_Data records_
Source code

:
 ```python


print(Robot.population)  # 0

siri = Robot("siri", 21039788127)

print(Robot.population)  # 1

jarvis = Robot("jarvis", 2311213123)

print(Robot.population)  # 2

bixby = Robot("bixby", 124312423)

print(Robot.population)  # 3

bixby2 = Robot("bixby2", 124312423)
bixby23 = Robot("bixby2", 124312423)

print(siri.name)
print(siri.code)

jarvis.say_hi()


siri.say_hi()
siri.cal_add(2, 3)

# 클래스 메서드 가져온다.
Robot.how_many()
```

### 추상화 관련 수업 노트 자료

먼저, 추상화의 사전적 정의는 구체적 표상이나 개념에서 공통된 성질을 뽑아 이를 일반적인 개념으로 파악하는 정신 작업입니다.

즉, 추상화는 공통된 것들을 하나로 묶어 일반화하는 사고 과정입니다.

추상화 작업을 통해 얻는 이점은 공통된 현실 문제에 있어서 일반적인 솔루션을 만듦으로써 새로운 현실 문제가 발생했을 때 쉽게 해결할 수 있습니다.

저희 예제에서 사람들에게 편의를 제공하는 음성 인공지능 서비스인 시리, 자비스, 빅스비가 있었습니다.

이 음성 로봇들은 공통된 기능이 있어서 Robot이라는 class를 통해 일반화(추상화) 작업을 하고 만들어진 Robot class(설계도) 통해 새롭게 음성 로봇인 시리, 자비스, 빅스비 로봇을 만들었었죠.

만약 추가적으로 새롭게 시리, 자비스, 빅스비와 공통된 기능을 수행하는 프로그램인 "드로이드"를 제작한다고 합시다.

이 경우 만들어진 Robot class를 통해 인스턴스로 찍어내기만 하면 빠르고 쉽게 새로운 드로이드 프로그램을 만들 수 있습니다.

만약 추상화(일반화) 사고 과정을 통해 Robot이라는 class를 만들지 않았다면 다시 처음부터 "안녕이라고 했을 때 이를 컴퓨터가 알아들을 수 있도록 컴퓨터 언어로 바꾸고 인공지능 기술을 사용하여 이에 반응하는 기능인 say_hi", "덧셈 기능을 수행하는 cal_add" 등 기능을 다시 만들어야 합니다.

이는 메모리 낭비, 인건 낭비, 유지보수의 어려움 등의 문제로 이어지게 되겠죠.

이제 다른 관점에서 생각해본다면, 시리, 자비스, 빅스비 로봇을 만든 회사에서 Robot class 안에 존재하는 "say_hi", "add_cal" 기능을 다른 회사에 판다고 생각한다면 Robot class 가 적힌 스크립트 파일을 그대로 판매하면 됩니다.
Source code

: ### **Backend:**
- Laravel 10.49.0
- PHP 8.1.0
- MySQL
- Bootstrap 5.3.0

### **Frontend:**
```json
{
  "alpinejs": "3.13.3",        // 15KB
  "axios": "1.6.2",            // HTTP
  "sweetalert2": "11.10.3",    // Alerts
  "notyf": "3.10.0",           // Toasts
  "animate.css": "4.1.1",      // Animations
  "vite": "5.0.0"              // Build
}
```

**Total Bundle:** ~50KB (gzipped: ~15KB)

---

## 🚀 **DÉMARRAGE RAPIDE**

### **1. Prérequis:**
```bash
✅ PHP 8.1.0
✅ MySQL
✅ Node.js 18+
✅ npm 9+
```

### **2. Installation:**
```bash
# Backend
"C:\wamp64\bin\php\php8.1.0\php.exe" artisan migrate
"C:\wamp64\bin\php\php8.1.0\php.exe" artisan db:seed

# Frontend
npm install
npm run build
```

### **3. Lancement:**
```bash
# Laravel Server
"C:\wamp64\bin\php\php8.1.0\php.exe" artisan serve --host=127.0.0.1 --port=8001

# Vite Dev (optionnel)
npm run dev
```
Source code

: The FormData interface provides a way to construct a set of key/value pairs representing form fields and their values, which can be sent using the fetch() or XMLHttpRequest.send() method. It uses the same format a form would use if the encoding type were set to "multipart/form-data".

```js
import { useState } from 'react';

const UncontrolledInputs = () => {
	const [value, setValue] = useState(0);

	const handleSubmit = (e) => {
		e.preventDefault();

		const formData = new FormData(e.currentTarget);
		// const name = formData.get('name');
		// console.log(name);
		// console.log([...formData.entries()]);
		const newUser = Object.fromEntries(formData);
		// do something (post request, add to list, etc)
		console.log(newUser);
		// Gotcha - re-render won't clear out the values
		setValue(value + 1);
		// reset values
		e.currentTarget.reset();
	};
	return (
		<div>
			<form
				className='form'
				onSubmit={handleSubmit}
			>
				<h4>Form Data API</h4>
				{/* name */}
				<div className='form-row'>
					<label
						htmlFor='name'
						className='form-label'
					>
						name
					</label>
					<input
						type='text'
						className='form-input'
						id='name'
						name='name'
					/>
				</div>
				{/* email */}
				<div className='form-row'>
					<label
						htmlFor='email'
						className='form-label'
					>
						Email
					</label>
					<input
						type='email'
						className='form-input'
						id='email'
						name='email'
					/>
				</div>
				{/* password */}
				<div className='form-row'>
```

_Exercise aim_
Write the entries out once more, exactly as given.

_Answer space_
Source code

:
 ```python


print(Robot.population)  # 0

siri = Robot("siri", 21039788127)

print(Robot.population)  # 1

jarvis = Robot("jarvis", 2311213123)

print(Robot.population)  # 2

bixby = Robot("bixby", 124312423)

print(Robot.population)  # 3

bixby2 = Robot("bixby2", 124312423)
bixby23 = Robot("bixby2", 124312423)

print(siri.name)
print(siri.code)

jarvis.say_hi()


siri.say_hi()
siri.cal_add(2, 3)

# 클래스 메서드 가져온다.
Robot.how_many()
```

### 추상화 관련 수업 노트 자료

먼저, 추상화의 사전적 정의는 구체적 표상이나 개념에서 공통된 성질을 뽑아 이를 일반적인 개념으로 파악하는 정신 작업입니다.

즉, 추상화는 공통된 것들을 하나로 묶어 일반화하는 사고 과정입니다.

추상화 작업을 통해 얻는 이점은 공통된 현실 문제에 있어서 일반적인 솔루션을 만듦으로써 새로운 현실 문제가 발생했을 때 쉽게 해결할 수 있습니다.

저희 예제에서 사람들에게 편의를 제공하는 음성 인공지능 서비스인 시리, 자비스, 빅스비가 있었습니다.

이 음성 로봇들은 공통된 기능이 있어서 Robot이라는 class를 통해 일반화(추상화) 작업을 하고 만들어진 Robot class(설계도) 통해 새롭게 음성 로봇인 시리, 자비스, 빅스비 로봇을 만들었었죠.

만약 추가적으로 새롭게 시리, 자비스, 빅스비와 공통된 기능을 수행하는 프로그램인 "드로이드"를 제작한다고 합시다.

이 경우 만들어진 Robot class를 통해 인스턴스로 찍어내기만 하면 빠르고 쉽게 새로운 드로이드 프로그램을 만들 수 있습니다.

만약 추상화(일반화) 사고 과정을 통해 Robot이라는 class를 만들지 않았다면 다시 처음부터 "안녕이라고 했을 때 이를 컴퓨터가 알아들을 수 있도록 컴퓨터 언어로 바꾸고 인공지능 기술을 사용하여 이에 반응하는 기능인 say_hi", "덧셈 기능을 수행하는 cal_add" 등 기능을 다시 만들어야 합니다.

이는 메모리 낭비, 인건 낭비, 유지보수의 어려움 등의 문제로 이어지게 되겠죠.

이제 다른 관점에서 생각해본다면, 시리, 자비스, 빅스비 로봇을 만든 회사에서 Robot class 안에 존재하는 "say_hi", "add_cal" 기능을 다른 회사에 판다고 생각한다면 Robot class 가 적힌 스크립트 파일을 그대로 판매하면 됩니다.
Source code

: ### **Backend:**
- Laravel 10.49.0
- PHP 8.1.0
- MySQL
- Bootstrap 5.3.0

### **Frontend:**
```json
{
  "alpinejs": "3.13.3",        // 15KB
  "axios": "1.6.2",            // HTTP
  "sweetalert2": "11.10.3",    // Alerts
  "notyf": "3.10.0",           // Toasts
  "animate.css": "4.1.1",      // Animations
  "vite": "5.0.0"              // Build
}
```

**Total Bundle:** ~50KB (gzipped: ~15KB)

---

## 🚀 **DÉMARRAGE RAPIDE**

### **1. Prérequis:**
```bash
✅ PHP 8.1.0
✅ MySQL
✅ Node.js 18+
✅ npm 9+
```

### **2. Installation:**
```bash
# Backend
"C:\wamp64\bin\php\php8.1.0\php.exe" artisan migrate
"C:\wamp64\bin\php\php8.1.0\php.exe" artisan db:seed

# Frontend
npm install
npm run build
```

### **3. Lancement:**
```bash
# Laravel Server
"C:\wamp64\bin\php\php8.1.0\php.exe" artisan serve --host=127.0.0.1 --port=8001

# Vite Dev (optionnel)
npm run dev
```
Source code

: The FormData interface provides a way to construct a set of key/value pairs representing form fields and their values, which can be sent using the fetch() or XMLHttpRequest.send() method. It uses the same format a form would use if the encoding type were set to "multipart/form-data".

```js
import { useState } from 'react';

const UncontrolledInputs = () => {
	const [value, setValue] = useState(0);

	const handleSubmit = (e) => {
		e.preventDefault();

		const formData = new FormData(e.currentTarget);
		// const name = formData.get('name');
		// console.log(name);
		// console.log([...formData.entries()]);
		const newUser = Object.fromEntries(formData);
		// do something (post request, add to list, etc)
		console.log(newUser);
		// Gotcha - re-render won't clear out the values
		setValue(value + 1);
		// reset values
		e.currentTarget.reset();
	};
	return (
		<div>
			<form
				className='form'
				onSubmit={handleSubmit}
			>
				<h4>Form Data API</h4>
				{/* name */}
				<div className='form-row'>
					<label
						htmlFor='name'
						className='form-label'
					>
						name
					</label>
					<input
						type='text'
						className='form-input'
						id='name'
						name='name'
					/>
				</div>
				{/* email */}
				<div className='form-row'>
					<label
						htmlFor='email'
						className='form-label'
					>
						Email
					</label>
					<input
						type='email'
						className='form-input'
						id='email'
						name='email'
					/>
				</div>
				{/* password */}
				<div className='form-row'>
```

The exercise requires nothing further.